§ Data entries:
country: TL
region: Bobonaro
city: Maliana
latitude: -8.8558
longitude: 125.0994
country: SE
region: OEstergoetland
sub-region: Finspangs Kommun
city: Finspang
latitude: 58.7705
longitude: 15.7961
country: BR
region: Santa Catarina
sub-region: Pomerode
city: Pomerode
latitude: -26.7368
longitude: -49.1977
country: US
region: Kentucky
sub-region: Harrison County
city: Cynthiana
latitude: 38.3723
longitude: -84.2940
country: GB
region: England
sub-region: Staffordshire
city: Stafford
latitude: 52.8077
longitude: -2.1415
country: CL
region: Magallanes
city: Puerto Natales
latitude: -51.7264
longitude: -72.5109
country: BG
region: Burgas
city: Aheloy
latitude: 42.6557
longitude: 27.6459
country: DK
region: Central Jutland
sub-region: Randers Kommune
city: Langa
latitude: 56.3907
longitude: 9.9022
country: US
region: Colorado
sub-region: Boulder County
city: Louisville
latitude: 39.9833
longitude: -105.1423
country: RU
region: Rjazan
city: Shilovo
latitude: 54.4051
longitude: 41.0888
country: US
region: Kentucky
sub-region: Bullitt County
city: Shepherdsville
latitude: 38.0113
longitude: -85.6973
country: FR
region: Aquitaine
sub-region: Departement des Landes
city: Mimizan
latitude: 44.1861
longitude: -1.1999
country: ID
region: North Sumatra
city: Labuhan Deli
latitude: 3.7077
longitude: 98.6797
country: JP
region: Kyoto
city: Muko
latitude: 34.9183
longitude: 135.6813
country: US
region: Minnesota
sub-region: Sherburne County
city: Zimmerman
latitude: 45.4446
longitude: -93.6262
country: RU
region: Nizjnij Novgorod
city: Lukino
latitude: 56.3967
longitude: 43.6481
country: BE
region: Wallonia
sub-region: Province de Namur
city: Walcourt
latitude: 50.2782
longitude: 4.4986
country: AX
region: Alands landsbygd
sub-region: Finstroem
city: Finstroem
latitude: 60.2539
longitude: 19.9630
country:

§ INSTRUCTIONS TO FOLLOW: Could you set down all of the entries above again, word for word and line for line, with nothing changed?

§ WRITTEN REPLY:
country: TL
region: Bobonaro
city: Maliana
latitude: -8.8558
longitude: 125.0994
country: SE
region: OEstergoetland
sub-region: Finspangs Kommun
city: Finspang
latitude: 58.7705
longitude: 15.7961
country: BR
region: Santa Catarina
sub-region: Pomerode
city: Pomerode
latitude: -26.7368
longitude: -49.1977
country: US
region: Kentucky
sub-region: Harrison County
city: Cynthiana
latitude: 38.3723
longitude: -84.2940
country: GB
region: England
sub-region: Staffordshire
city: Stafford
latitude: 52.8077
longitude: -2.1415
country: CL
region: Magallanes
city: Puerto Natales
latitude: -51.7264
longitude: -72.5109
country: BG
region: Burgas
city: Aheloy
latitude: 42.6557
longitude: 27.6459
country: DK
region: Central Jutland
sub-region: Randers Kommune
city: Langa
latitude: 56.3907
longitude: 9.9022
country: US
region: Colorado
sub-region: Boulder County
city: Louisville
latitude: 39.9833
longitude: -105.1423
country: RU
region: Rjazan
city: Shilovo
latitude: 54.4051
longitude: 41.0888
country: US
region: Kentucky
sub-region: Bullitt County
city: Shepherdsville
latitude: 38.0113
longitude: -85.6973
country: FR
region: Aquitaine
sub-region: Departement des Landes
city: Mimizan
latitude: 44.1861
longitude: -1.1999
country: ID
region: North Sumatra
city: Labuhan Deli
latitude: 3.7077
longitude: 98.6797
country: JP
region: Kyoto
city: Muko
latitude: 34.9183
longitude: 135.6813
country: US
region: Minnesota
sub-region: Sherburne County
city: Zimmerman
latitude: 45.4446
longitude: -93.6262
country: RU
region: Nizjnij Novgorod
city: Lukino
latitude: 56.3967
longitude: 43.6481
country: BE
region: Wallonia
sub-region: Province de Namur
city: Walcourt
latitude: 50.2782
longitude: 4.4986
country: AX
region: Alands landsbygd
sub-region: Finstroem
city: Finstroem
latitude: 60.2539
longitude: 19.9630
country:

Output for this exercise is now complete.